**EXERCISE GOAL**:
Output the records exactly, and drop each picture.

**Source records**:
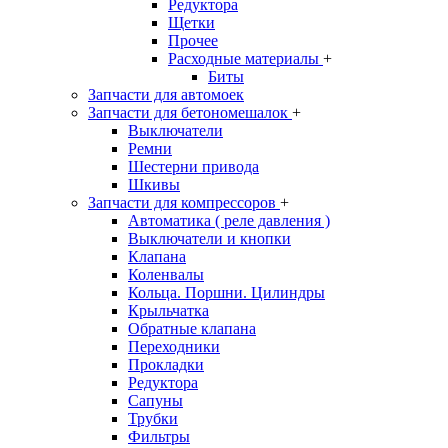
Редуктора
Щетки
Прочее
Расходные материалы
+
Биты
Запчасти для автомоек
Запчасти для бетономешалок
+
Выключатели
Ремни
Шестерни привода
Шкивы
Запчасти для компрессоров
+
Автоматика ( реле давления )
Выключатели и кнопки
Клапана
Коленвалы
Кольца. Поршни. Цилиндры
Крыльчатка
Обратные клапана
Переходники
Прокладки
Редуктора
Сапуны
Трубки
Фильтры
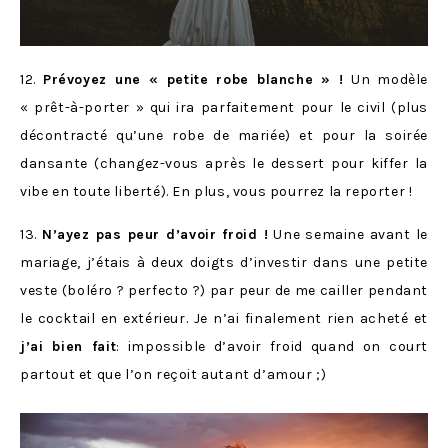
12.
Prévoyez une « petite robe blanche » !
Un modèle
« prêt-à-porter » qui ira parfaitement pour le civil (plus
décontracté qu’une robe de mariée) et pour la soirée
dansante (changez-vous après le dessert pour kiffer la
vibe en toute liberté). En plus, vous pourrez la reporter !
13.
N’ayez pas peur d’avoir froid !
Une semaine avant le
mariage, j’étais à deux doigts d’investir dans une petite
veste (boléro ? perfecto ?) par peur de me cailler pendant
le cocktail en extérieur. Je n’ai finalement rien acheté et
j’ai bien fait
: impossible d’avoir froid quand on court
partout et que l’on reçoit autant d’amour ;)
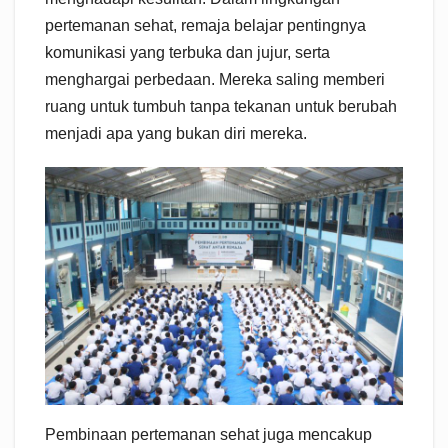
pertemanan sehat, remaja belajar pentingnya
komunikasi yang terbuka dan jujur, serta
menghargai perbedaan. Mereka saling memberi
ruang untuk tumbuh tanpa tekanan untuk berubah
menjadi apa yang bukan diri mereka.
Pembinaan pertemanan sehat juga mencakup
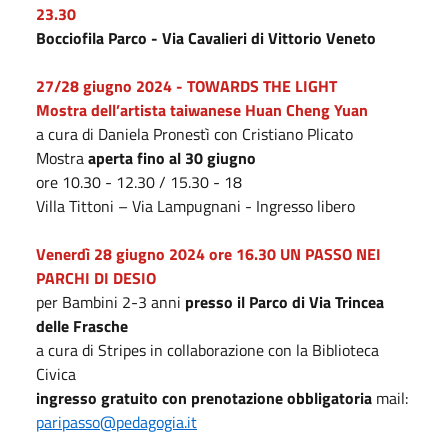
23.30
Bocciofila Parco - Via Cavalieri di Vittorio Veneto
2
7
/2
8
giugno
2024 -
TOWARDS THE LIGHT
M
ostra dell’artista taiwanese
Huan Cheng Yuan
a cura di Daniela Pronestì con Cristiano Plicato
Mostra
aperta fino al 30 giugno
ore 10.30 - 12.30 / 15.30 - 18
Villa Tittoni – Via Lampugnani - Ingresso libero
Venerdì 28 giugno 2024
ore 16.30
UN PASSO NEI
PARCHI DI DESIO
per Bambini 2-3 anni
presso il Parco di Via Trincea
delle Frasche
a cura di Stripes in collaborazione con la Biblioteca
Civica
ingresso gratuito con prenotazione obbligatoria
mail:
paripasso@pedagogia.it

**THE COMPLETED TASK**:
Редуктора
Щетки
Прочее
Расходные материалы
+
Биты
Запчасти для автомоек
Запчасти для бетономешалок
+
Выключатели
Ремни
Шестерни привода
Шкивы
Запчасти для компрессоров
+
Автоматика ( реле давления )
Выключатели и кнопки
Клапана
Коленвалы
Кольца. Поршни. Цилиндры
Крыльчатка
Обратные клапана
Переходники
Прокладки
Редуктора
Сапуны
Трубки
Фильтры
12.
Prévoyez une « petite robe blanche » !
Un modèle
« prêt-à-porter » qui ira parfaitement pour le civil (plus
décontracté qu’une robe de mariée) et pour la soirée
dansante (changez-vous après le dessert pour kiffer la
vibe en toute liberté). En plus, vous pourrez la reporter !
13.
N’ayez pas peur d’avoir froid !
Une semaine avant le
mariage, j’étais à deux doigts d’investir dans une petite
veste (boléro ? perfecto ?) par peur de me cailler pendant
le cocktail en extérieur. Je n’ai finalement rien acheté et
j’ai bien fait
: impossible d’avoir froid quand on court
partout et que l’on reçoit autant d’amour ;)
pertemanan sehat, remaja belajar pentingnya
komunikasi yang terbuka dan jujur, serta
menghargai perbedaan. Mereka saling memberi
ruang untuk tumbuh tanpa tekanan untuk berubah
menjadi apa yang bukan diri mereka.
Pembinaan pertemanan sehat juga mencakup
23.30
Bocciofila Parco - Via Cavalieri di Vittorio Veneto
2
7
/2
8
giugno
2024 -
TOWARDS THE LIGHT
M
ostra dell’artista taiwanese
Huan Cheng Yuan
a cura di Daniela Pronestì con Cristiano Plicato
Mostra
aperta fino al 30 giugno
ore 10.30 - 12.30 / 15.30 - 18
Villa Tittoni – Via Lampugnani - Ingresso libero
Venerdì 28 giugno 2024
ore 16.30
UN PASSO NEI
PARCHI DI DESIO
per Bambini 2-3 anni
presso il Parco di Via Trincea
delle Frasche
a cura di Stripes in collaborazione con la Biblioteca
Civica
ingresso gratuito con prenotazione obbligatoria
mail:
paripasso@pedagogia.it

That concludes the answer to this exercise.